Processing delays to some Issues, Pull Requests and Webhooks

Incident Report for GitHub

Resolved

On Sep 13, 2024, between 05:03 UTC and 07:13 UTC, the Webhooks and Actions services were degraded resulting in some customers experiencing delayed processing of Webhooks and Actions Runs. 0.5% of Webhook deliveries were delayed more than 2 minutes during the incident. 15% of Actions Runs started between 05:03 and 05:24 UTC saw run start delays or failures. At 05:24 UTC, we implemented a mitigation to shift traffic to healthy infrastructure and new Actions Runs resumed normal operations. During the rest of the incident window, Actions runs started before 05:24 UTC continued to see delays publishing logs or job results. No Actions runs or Webhook deliveries were lost, only delayed.

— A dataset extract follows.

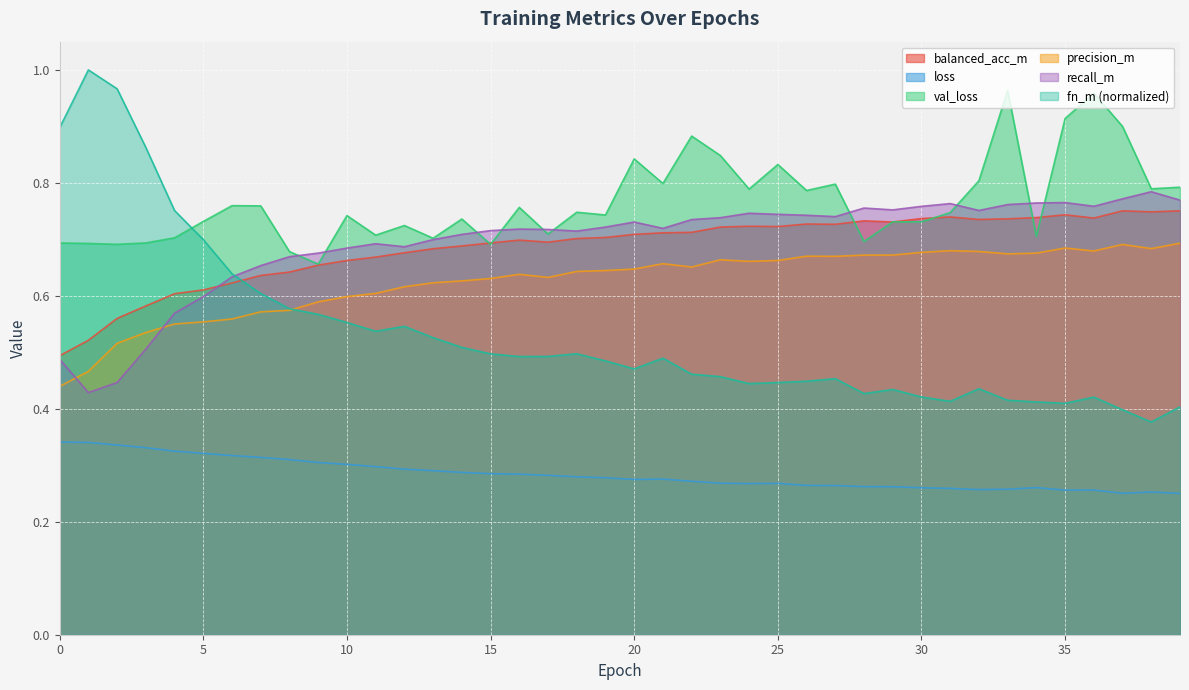

At which category is the sum across all series the highest?

36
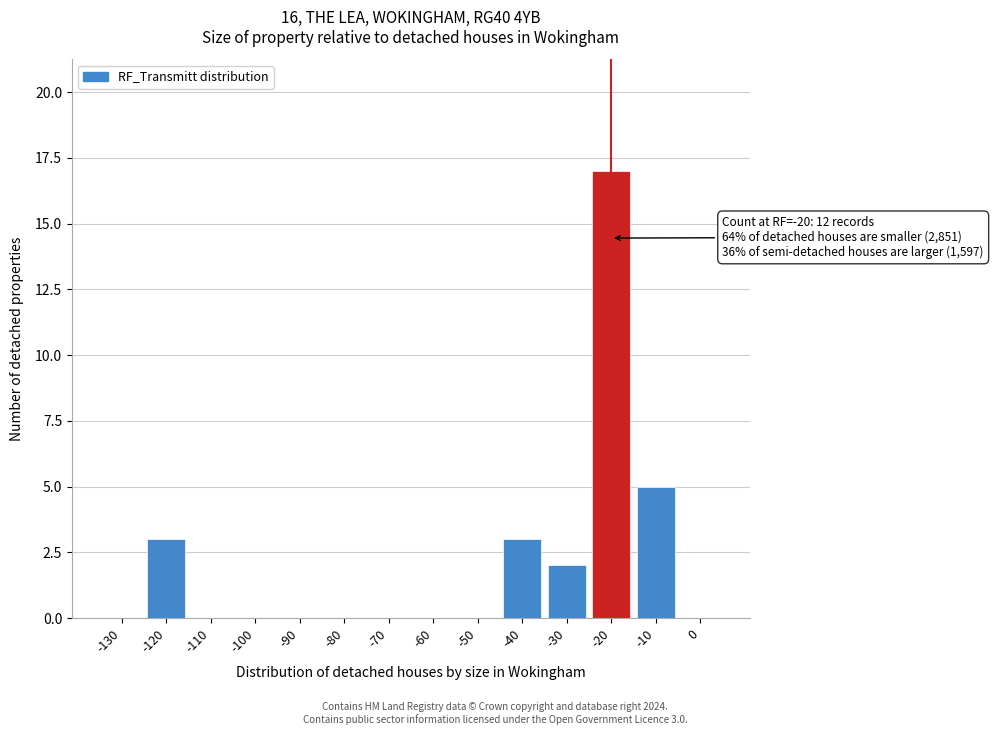

Reading right to left, extract all data points from this chart.

0=0	-10=5	-20=17	-30=2	-40=3	-50=0	-60=0	-70=0	-80=0	-90=0	-100=0	-110=0	-120=3	-130=0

We mitigated the incident by immediately shifting traffic to a healthy cluster while investigating. The incident was caused by an erroneous configuration change on our eventing platform. A permanent fix was deployed at 06:22 UTC after which services began to recover and burn down their backed up queues, with full recovery by 07:13 UTC.

We are working to reduce our time to detection and develop test automation to prevent issues like this one in the future.

Posted Sep 13, 2024 - 07:13 UTC

Update

We are seeing improvements in telemetry and are monitoring the delivery of delayed Webhooks and Actions job statuses.

Posted Sep 13, 2024 - 06:49 UTC

Update

We've applied a mitigation to fix the issues being experienced in some cases with delays to webhook deliveries, and the delayed reporting of the outcome of some running Actions jobs. We are monitoring for full recovery.

Posted Sep 13, 2024 - 06:23 UTC

Update

Actions is experiencing degraded performance. We are continuing to investigate.

Posted Sep 13, 2024 - 05:59 UTC

Investigating

We are investigating reports of degraded performance for Issues, Pull Requests and Webhooks

Posted Sep 13, 2024 - 05:42 UTC

This incident affected: Webhooks, Issues, Pull Requests, and Actions.